Of course, since I am pregnant again, I am allowed to read the long list of pregnancy books I didn’t get around to the first three times. Yes, I could read them while not actually gestating, but I feel that is odd. If birth were my business, say if I were a doula or childbirth educator, it wouldn’t be weird at all. But I’m not. I’m just a frequently pregnant woman.
So, I have seen the book The Girlfriend’s Guide To Pregnancy by Vicki Iovine several times in all three of my previous pregnancies. I’ve just never actually gotten around to reading it. It seems like a good idea. Tell women all those crazy things about pregnancy that no one but a friend would tell you. (Your feet get bigger after each birth. Don’t get a perm because there is no telling what your pregnant hair will do! You look like the pregnancy models around 5 or 6 months, by the end you look much, much bigger in all the wrong places. – Speaking of which, you ever notice how everyone expects a pregnant woman to look 5 months pregnant her entire pregnancy? Anything beyond that and you start getting the “You look like you are going to bust” comments.
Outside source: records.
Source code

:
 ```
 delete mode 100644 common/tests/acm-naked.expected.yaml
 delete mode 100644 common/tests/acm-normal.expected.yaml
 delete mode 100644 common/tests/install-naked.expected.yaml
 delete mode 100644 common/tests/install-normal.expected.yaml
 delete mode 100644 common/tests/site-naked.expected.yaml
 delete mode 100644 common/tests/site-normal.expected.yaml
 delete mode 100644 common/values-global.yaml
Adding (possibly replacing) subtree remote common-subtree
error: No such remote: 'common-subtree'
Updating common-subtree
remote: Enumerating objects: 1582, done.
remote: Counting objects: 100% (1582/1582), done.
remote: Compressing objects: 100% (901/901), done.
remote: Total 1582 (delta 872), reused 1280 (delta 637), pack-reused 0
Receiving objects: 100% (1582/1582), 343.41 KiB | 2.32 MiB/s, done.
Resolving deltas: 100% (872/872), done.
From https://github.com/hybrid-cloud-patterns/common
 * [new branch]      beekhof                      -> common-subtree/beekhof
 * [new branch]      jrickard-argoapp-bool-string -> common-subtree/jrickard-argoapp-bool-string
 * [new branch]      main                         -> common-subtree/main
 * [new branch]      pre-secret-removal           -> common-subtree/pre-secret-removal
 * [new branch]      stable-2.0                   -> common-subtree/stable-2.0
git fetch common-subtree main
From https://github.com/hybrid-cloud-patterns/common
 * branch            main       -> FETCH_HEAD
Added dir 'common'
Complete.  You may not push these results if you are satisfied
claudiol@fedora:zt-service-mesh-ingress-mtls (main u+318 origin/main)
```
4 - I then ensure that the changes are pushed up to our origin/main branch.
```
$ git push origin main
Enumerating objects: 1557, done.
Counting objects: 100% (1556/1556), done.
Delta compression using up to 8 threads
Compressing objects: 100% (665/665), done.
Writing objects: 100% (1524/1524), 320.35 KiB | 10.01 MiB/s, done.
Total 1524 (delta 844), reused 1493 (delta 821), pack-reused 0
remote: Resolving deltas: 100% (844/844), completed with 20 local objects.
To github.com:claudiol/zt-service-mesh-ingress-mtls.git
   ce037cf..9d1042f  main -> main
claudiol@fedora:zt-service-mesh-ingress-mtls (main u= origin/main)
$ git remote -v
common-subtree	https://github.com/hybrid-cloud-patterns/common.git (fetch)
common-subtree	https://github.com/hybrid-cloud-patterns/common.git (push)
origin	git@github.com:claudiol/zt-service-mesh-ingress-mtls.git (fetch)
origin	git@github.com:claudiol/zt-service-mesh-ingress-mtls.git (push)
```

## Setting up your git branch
You’d think these people had never seen a pregnant woman.) So, great premise. But it went wrong somewhere.
First, the author is very, very biased against any form of “natural” birth. She takes a completely mocking tone toward those who might even consider it. And of course, all of her “real life” examples are women who failed miserably at any birth they wanted, unless of course it was of the “go get your pitocin and epidural and let the professionals take care of the rest” variety. I mean, really, if you don’t want to try naturally, fine. But don’t act like it is the unachievable goal that only idiots attempt.
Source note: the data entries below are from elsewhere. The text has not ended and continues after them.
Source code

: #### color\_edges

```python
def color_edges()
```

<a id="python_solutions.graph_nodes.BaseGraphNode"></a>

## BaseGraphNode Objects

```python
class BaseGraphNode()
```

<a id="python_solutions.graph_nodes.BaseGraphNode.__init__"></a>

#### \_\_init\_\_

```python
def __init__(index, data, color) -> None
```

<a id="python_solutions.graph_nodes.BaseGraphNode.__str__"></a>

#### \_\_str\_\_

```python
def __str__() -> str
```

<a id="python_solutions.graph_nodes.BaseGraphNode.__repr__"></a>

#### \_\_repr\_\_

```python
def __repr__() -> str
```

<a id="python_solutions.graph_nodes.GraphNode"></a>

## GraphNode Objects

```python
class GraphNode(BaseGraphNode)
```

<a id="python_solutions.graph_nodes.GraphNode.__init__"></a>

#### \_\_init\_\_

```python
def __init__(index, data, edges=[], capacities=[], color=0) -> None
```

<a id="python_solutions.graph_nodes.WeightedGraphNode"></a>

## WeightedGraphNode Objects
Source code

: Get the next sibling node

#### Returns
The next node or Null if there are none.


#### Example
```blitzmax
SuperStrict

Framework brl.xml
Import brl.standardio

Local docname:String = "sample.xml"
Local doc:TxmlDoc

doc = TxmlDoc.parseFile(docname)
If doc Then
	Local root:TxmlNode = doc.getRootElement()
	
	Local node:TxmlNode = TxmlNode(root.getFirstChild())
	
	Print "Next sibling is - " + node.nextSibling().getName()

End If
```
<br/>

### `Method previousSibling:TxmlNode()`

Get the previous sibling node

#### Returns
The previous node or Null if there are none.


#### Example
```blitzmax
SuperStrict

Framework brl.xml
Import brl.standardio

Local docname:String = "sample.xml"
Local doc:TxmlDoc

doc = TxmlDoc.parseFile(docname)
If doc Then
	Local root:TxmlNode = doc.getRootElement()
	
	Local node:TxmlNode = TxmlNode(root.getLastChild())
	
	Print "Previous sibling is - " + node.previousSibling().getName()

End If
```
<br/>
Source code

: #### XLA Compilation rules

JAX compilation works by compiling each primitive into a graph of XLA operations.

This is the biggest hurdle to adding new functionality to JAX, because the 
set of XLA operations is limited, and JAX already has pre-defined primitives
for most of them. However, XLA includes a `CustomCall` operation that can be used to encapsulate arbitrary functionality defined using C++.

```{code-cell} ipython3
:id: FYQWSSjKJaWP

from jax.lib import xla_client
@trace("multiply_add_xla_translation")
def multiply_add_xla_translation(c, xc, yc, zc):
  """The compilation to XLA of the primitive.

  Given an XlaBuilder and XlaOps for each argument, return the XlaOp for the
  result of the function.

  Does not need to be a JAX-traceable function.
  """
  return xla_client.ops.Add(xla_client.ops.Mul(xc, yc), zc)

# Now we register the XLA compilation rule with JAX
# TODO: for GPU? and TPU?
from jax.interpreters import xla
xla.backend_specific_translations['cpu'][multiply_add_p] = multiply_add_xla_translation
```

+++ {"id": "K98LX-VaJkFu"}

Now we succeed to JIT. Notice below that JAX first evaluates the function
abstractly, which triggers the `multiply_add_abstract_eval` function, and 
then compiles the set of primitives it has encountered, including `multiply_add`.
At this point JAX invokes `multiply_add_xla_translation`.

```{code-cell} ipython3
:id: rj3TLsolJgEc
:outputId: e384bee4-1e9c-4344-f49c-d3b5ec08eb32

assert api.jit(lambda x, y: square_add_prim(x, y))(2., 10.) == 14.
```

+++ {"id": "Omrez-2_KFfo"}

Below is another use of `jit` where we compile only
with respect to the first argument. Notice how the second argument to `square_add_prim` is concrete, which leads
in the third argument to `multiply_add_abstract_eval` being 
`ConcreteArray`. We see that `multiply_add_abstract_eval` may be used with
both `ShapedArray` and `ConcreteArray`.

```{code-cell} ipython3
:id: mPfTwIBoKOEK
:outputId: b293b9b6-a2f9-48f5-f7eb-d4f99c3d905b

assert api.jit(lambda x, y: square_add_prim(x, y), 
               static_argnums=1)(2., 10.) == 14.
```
Second, the author is very into idolizing doctors. I really hate to tell her, but all doctors are not good doctors. Yes, there are some awesome doctors. But you can’t just blindly trust someone because they have MD behind their name.
Third, this book sets women up to fear childbirth. Even though the author covers the “fears” of pregnancy, she really offers no real help. Instead, she breeds more fear. She just keeps pounding it into your head that childbirth is unbearable. You can’t make it through without the epidural. Just give up. What kind of place is that to place an expecting moms?
Fourth, this book is full of flat out misinformation. She claims a first time mother can never make a fully informed decision about how she wants he labor and delivery to go because she has no idea what to expect. Apparently, she doesn’t gain my more information as the mother of four. Despite what she says in the book, squats will help you during labor and delivery. Despite what she says, many women choose natural childbirth and succeed. Despite what she says, natural childbirth will not leave you “passed out” with every capillary in your face broken. Despite what she says in her book, many studies show that it is safer for the majority of women to stay away from hospitals and doctors during childbirth. Despite what she says, childbirth educators are not all unmarried women with no children. Despite what she says, you can go to the hospital too early in labor.
Overall, stay far away from this book. If you really need to see the lunacy for yourself, check it out from the library or borrow one from a friend. You can only borrow mine if you promise NOT to listen to her at all!